» **Problem statement**: Please repeat every record exactly, leaving out any pictures.

» **Task data**:
━━━━━━━━━━

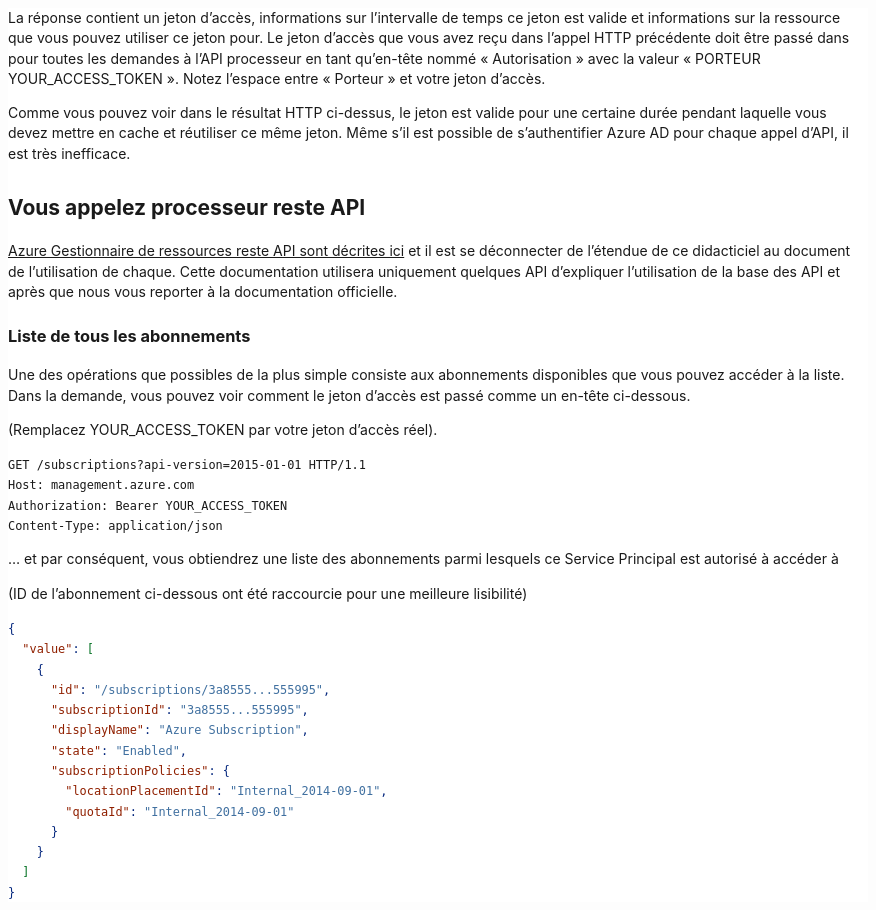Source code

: La réponse contient un jeton d’accès, informations sur l’intervalle de temps ce jeton est valide et informations sur la ressource que vous pouvez utiliser ce jeton pour.
Le jeton d’accès que vous avez reçu dans l’appel HTTP précédente doit être passé dans pour toutes les demandes à l’API processeur en tant qu’en-tête nommé « Autorisation » avec la valeur « PORTEUR YOUR_ACCESS_TOKEN ». Notez l’espace entre « Porteur » et votre jeton d’accès.

Comme vous pouvez voir dans le résultat HTTP ci-dessus, le jeton est valide pour une certaine durée pendant laquelle vous devez mettre en cache et réutiliser ce même jeton. Même s’il est possible de s’authentifier Azure AD pour chaque appel d’API, il est très inefficace.

## <a name="calling-arm-rest-apis"></a>Vous appelez processeur reste API

[Azure Gestionnaire de ressources reste API sont décrites ici](https://msdn.microsoft.com/library/azure/dn790568.aspx) et il est se déconnecter de l’étendue de ce didacticiel au document de l’utilisation de chaque. Cette documentation utilisera uniquement quelques API d’expliquer l’utilisation de la base des API et après que nous vous reporter à la documentation officielle.

### <a name="list-all-subscriptions"></a>Liste de tous les abonnements

Une des opérations que possibles de la plus simple consiste aux abonnements disponibles que vous pouvez accéder à la liste. Dans la demande, vous pouvez voir comment le jeton d’accès est passé comme un en-tête ci-dessous.

(Remplacez YOUR_ACCESS_TOKEN par votre jeton d’accès réel).

```HTTP
GET /subscriptions?api-version=2015-01-01 HTTP/1.1
Host: management.azure.com
Authorization: Bearer YOUR_ACCESS_TOKEN
Content-Type: application/json
```

… et par conséquent, vous obtiendrez une liste des abonnements parmi lesquels ce Service Principal est autorisé à accéder à

(ID de l’abonnement ci-dessous ont été raccourcie pour une meilleure lisibilité)

```json
{
  "value": [
    {
      "id": "/subscriptions/3a8555...555995",
      "subscriptionId": "3a8555...555995",
      "displayName": "Azure Subscription",
      "state": "Enabled",
      "subscriptionPolicies": {
        "locationPlacementId": "Internal_2014-09-01",
        "quotaId": "Internal_2014-09-01"
      }
    }
  ]
}
```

━━━━━━━━━━

» **Result of the task**:
Source code

: La réponse contient un jeton d’accès, informations sur l’intervalle de temps ce jeton est valide et informations sur la ressource que vous pouvez utiliser ce jeton pour.
Le jeton d’accès que vous avez reçu dans l’appel HTTP précédente doit être passé dans pour toutes les demandes à l’API processeur en tant qu’en-tête nommé « Autorisation » avec la valeur « PORTEUR YOUR_ACCESS_TOKEN ». Notez l’espace entre « Porteur » et votre jeton d’accès.

Comme vous pouvez voir dans le résultat HTTP ci-dessus, le jeton est valide pour une certaine durée pendant laquelle vous devez mettre en cache et réutiliser ce même jeton. Même s’il est possible de s’authentifier Azure AD pour chaque appel d’API, il est très inefficace.

## <a name="calling-arm-rest-apis"></a>Vous appelez processeur reste API

[Azure Gestionnaire de ressources reste API sont décrites ici](https://msdn.microsoft.com/library/azure/dn790568.aspx) et il est se déconnecter de l’étendue de ce didacticiel au document de l’utilisation de chaque. Cette documentation utilisera uniquement quelques API d’expliquer l’utilisation de la base des API et après que nous vous reporter à la documentation officielle.

### <a name="list-all-subscriptions"></a>Liste de tous les abonnements

Une des opérations que possibles de la plus simple consiste aux abonnements disponibles que vous pouvez accéder à la liste. Dans la demande, vous pouvez voir comment le jeton d’accès est passé comme un en-tête ci-dessous.

(Remplacez YOUR_ACCESS_TOKEN par votre jeton d’accès réel).

```HTTP
GET /subscriptions?api-version=2015-01-01 HTTP/1.1
Host: management.azure.com
Authorization: Bearer YOUR_ACCESS_TOKEN
Content-Type: application/json
```

… et par conséquent, vous obtiendrez une liste des abonnements parmi lesquels ce Service Principal est autorisé à accéder à

(ID de l’abonnement ci-dessous ont été raccourcie pour une meilleure lisibilité)

```json
{
  "value": [
    {
      "id": "/subscriptions/3a8555...555995",
      "subscriptionId": "3a8555...555995",
      "displayName": "Azure Subscription",
      "state": "Enabled",
      "subscriptionPolicies": {
        "locationPlacementId": "Internal_2014-09-01",
        "quotaId": "Internal_2014-09-01"
      }
    }
  ]
}
```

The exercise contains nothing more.